Ela também comentou as declarações do deputado Anísio Maia (PT) que acusou o ex-prefeito de Campina Grande de votar contra a presidente para proteger o irmão, o ministro do Tribunal de Contas da União (TCU) Vital do Rêgo Filho.

“Eu não sei as motivações, mas se observava pelo voto e semblante que Veneziano votou envergonhado, ele que é tão falante, foi resumido demais na expressão de seu voto, isso estava claro. A acusação é grave porque é mais do que negociação, é chantagem, mas esse é um problema de quem tem rabo preso na história”, analisou.

Assim como o governador Ricardo Coutinho (PSB), a parlamentar acredita que a operação Lava Jato chegou ao fim.

“A Lava Jato desapareceu, inclusive, do debate nacional. O que está negociado é que a Lava Jato, que tem na lista todos aqueles paladinos da corrupção, a exemplo de paraibanos beneficiados com recursos desviados do Petrolão, o desaparecimento dela. Não se fala em Lava Jato, em corrupção, o que se fala é no Brasil maravilha que vai reagir”, ironizou.

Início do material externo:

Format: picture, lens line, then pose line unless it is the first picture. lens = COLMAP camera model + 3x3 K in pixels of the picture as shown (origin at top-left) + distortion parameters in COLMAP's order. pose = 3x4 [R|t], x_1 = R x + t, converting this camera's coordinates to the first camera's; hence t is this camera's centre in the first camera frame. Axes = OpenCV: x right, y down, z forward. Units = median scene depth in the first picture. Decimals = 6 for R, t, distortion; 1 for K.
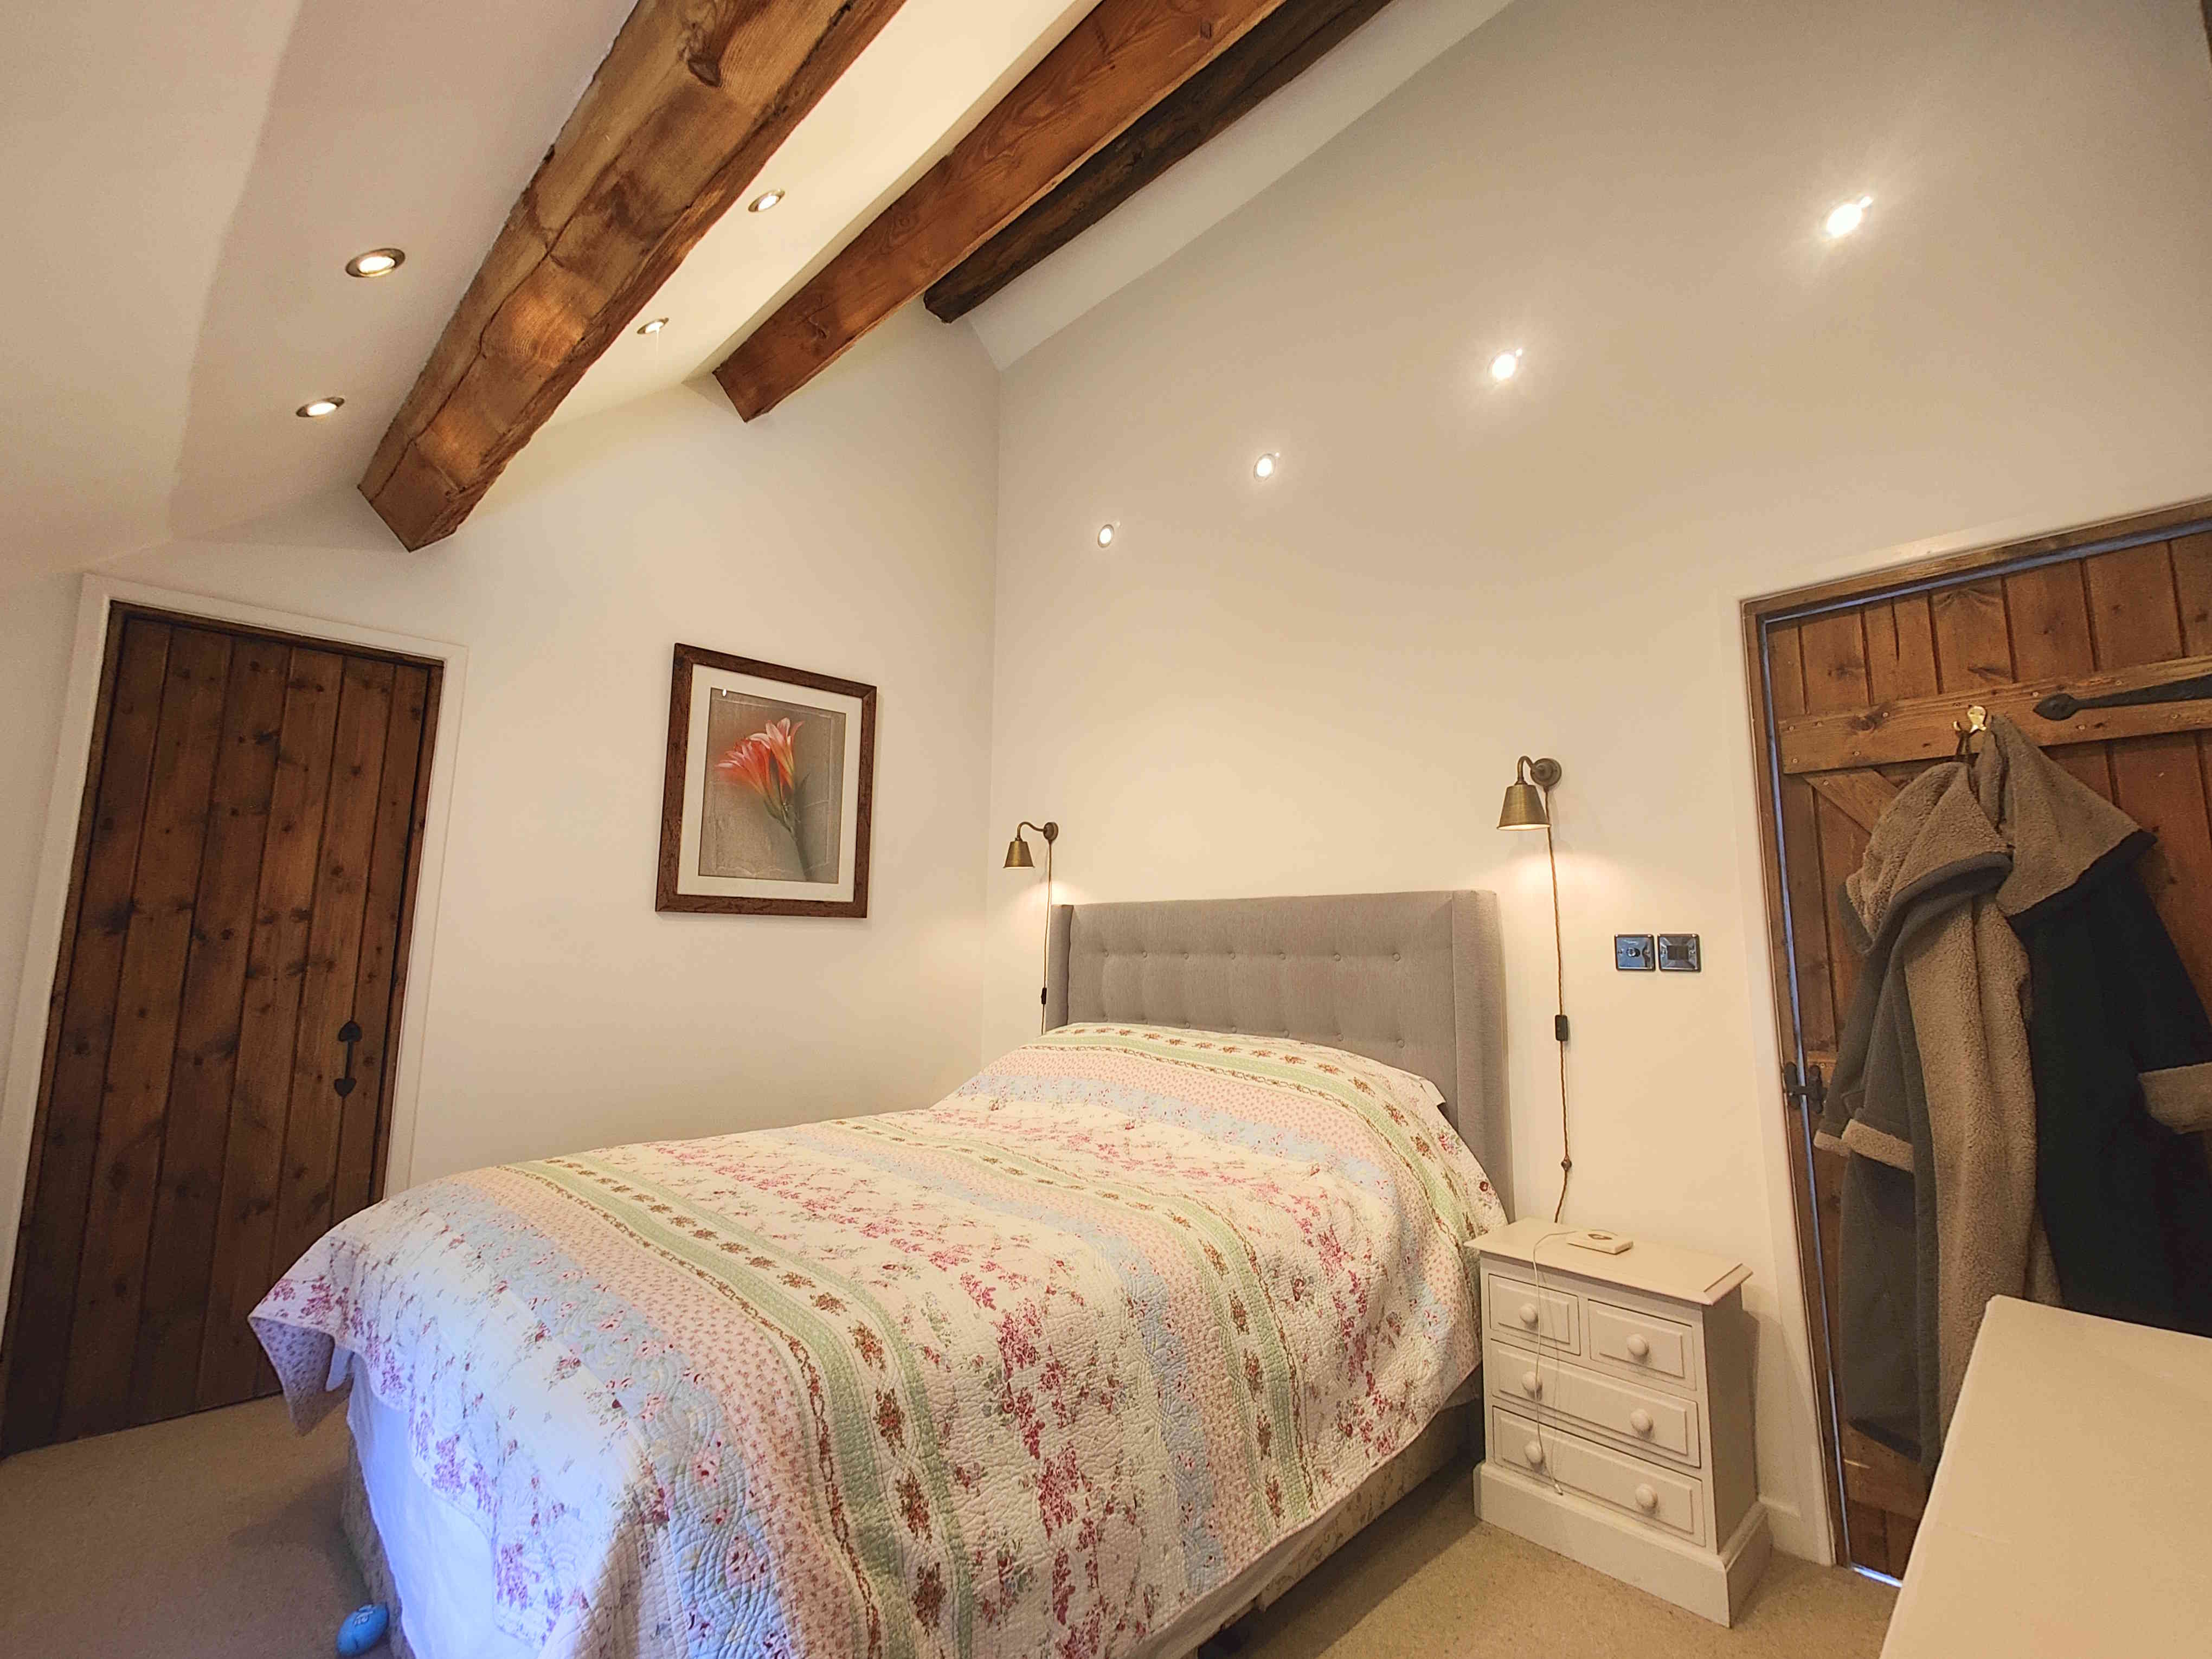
lens RADIAL K [[978.3, 0, 1107.4], [0, 978.3, 828.4], [0, 0, 1]] dist [0.010013, 0.000032]
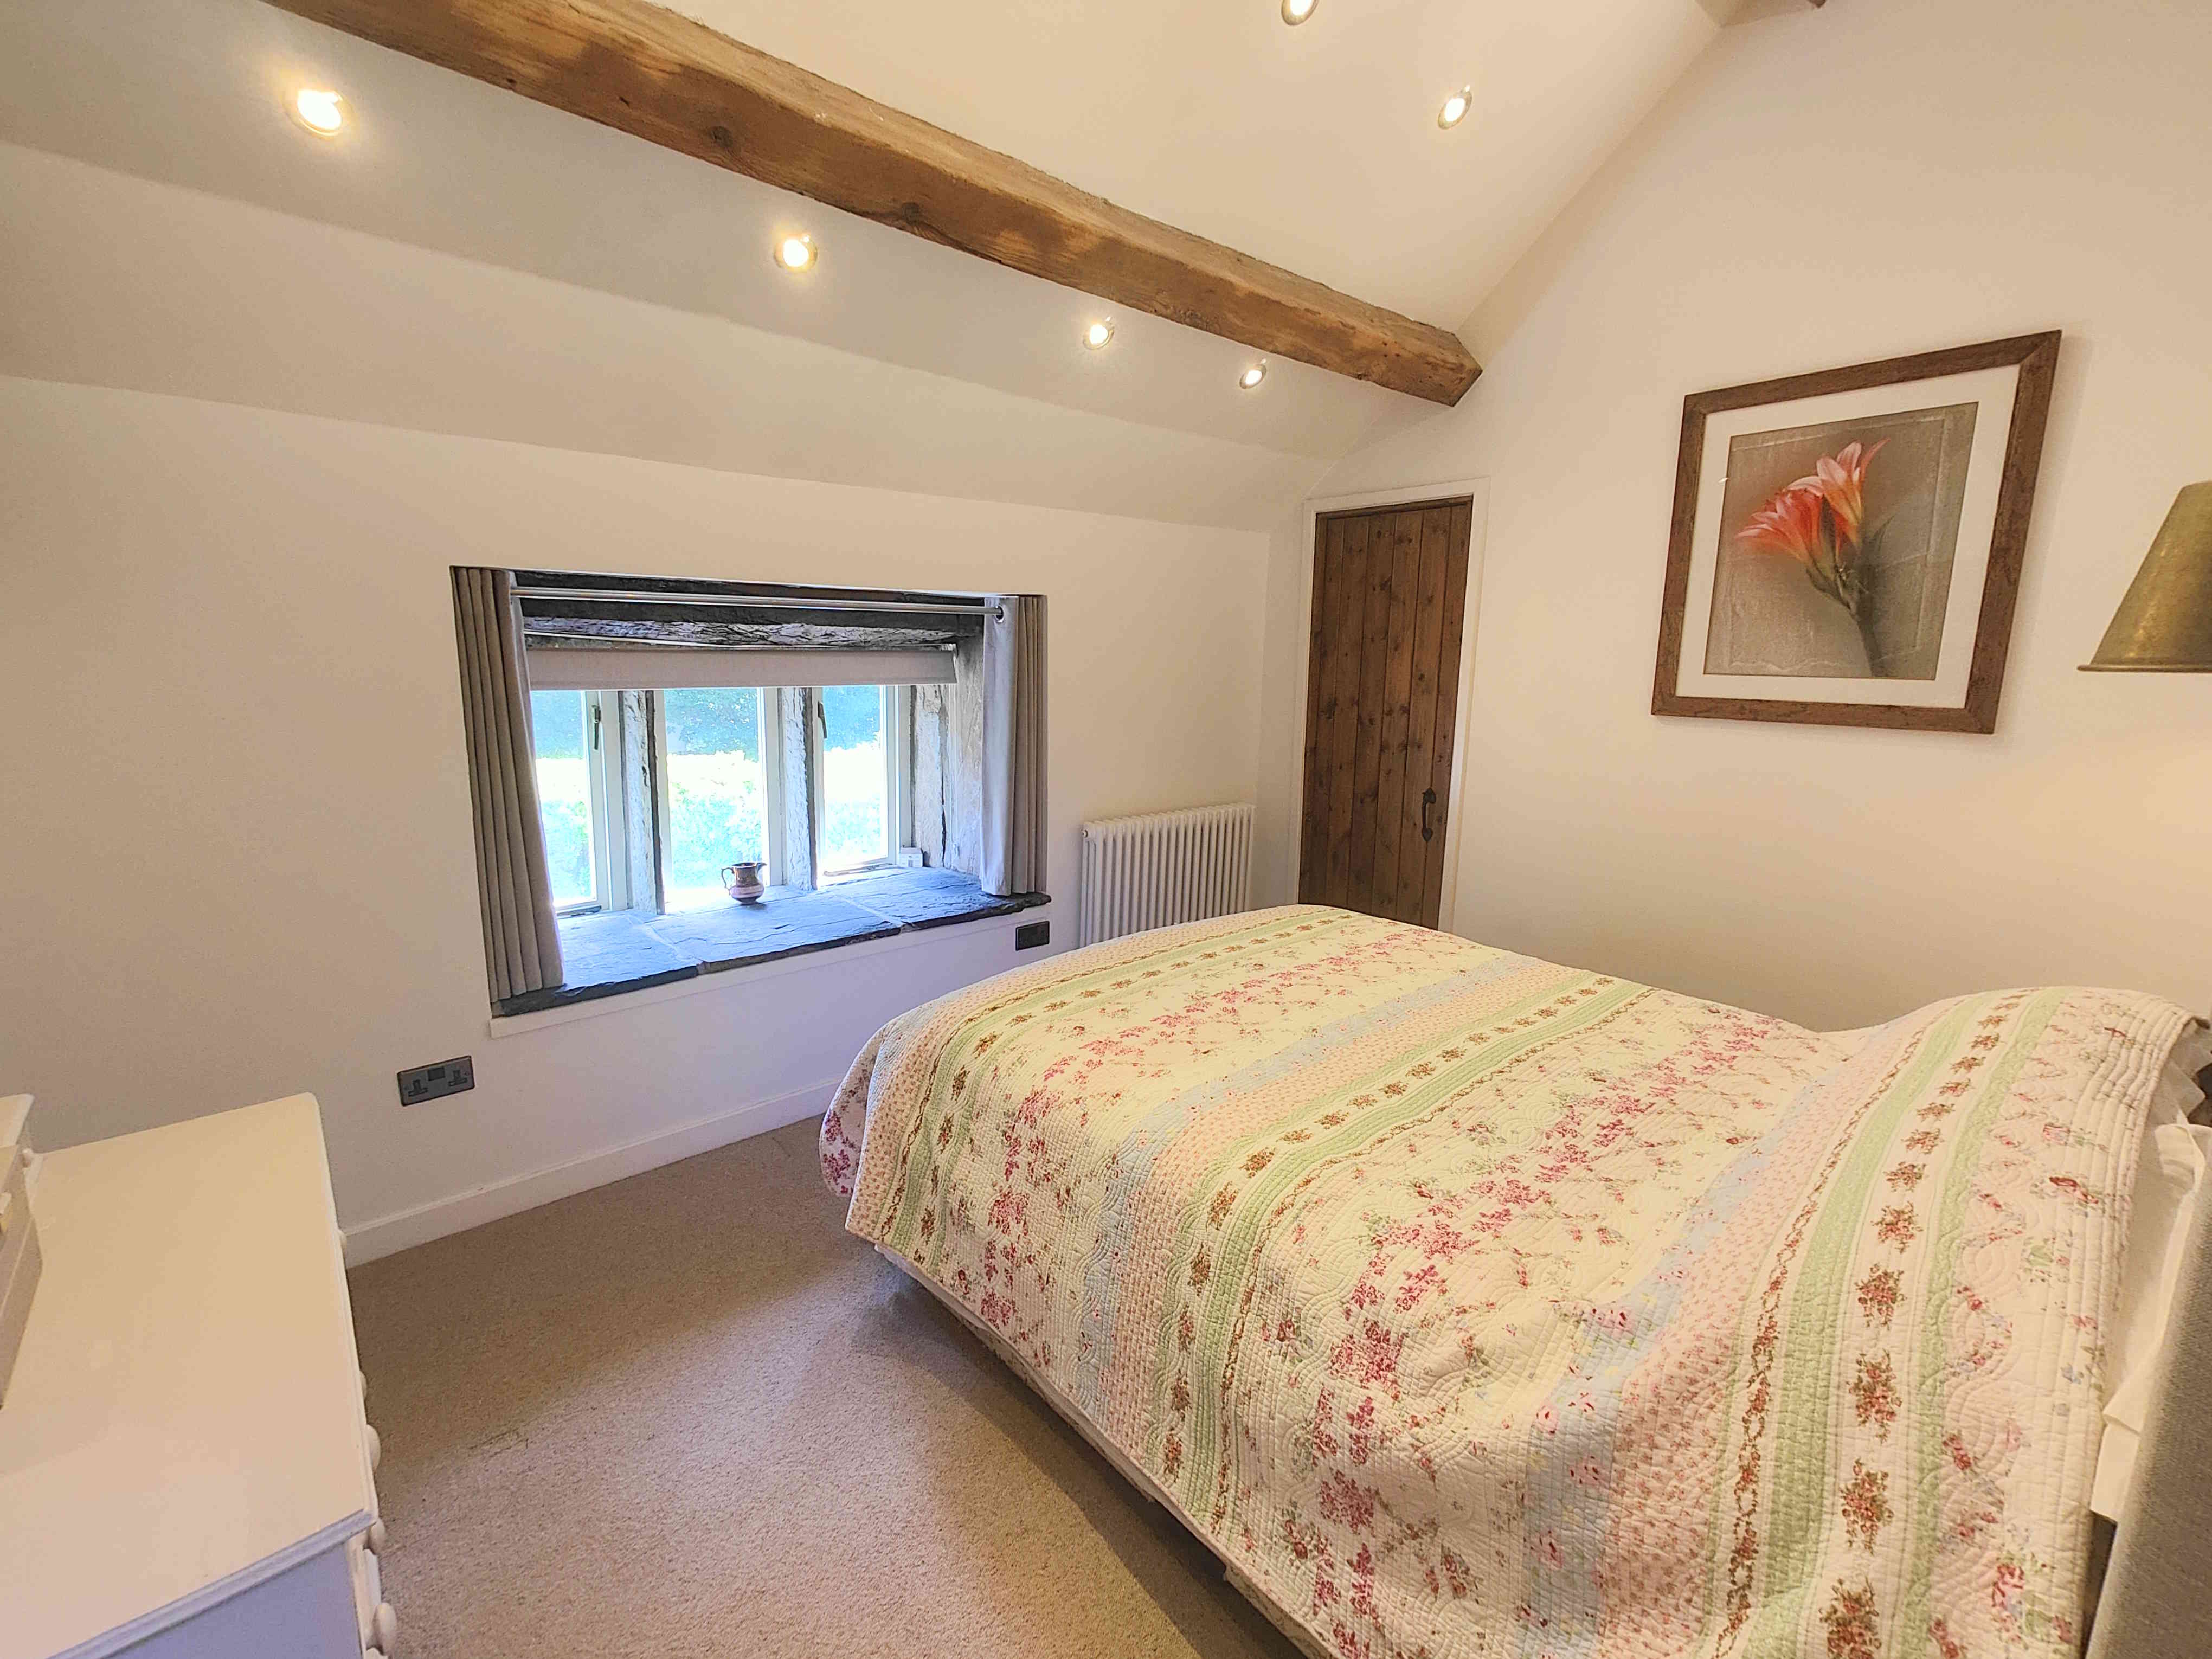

Ela ainda lamentou a decisão da Câmara Federal que aprovou o processo de impeachment da presidente Dilma, mas garantiu que a população irá às ruas para reagir à iniciativa do Congresso.

“Mais do que um voto sim ou não, foi revelada a pequeneza  do Parlamento, usando demasiadamente e abusando do nome de Deus em contexto extremamente adverso, votar em nome de sua família e não nas necessidades da família brasileira. O sentimento do interesse coletivo não foi em nenhum momento respeitado. Mais de 60% do Parlamento têm indícios de corrupção e contas na Suíça”, criticou.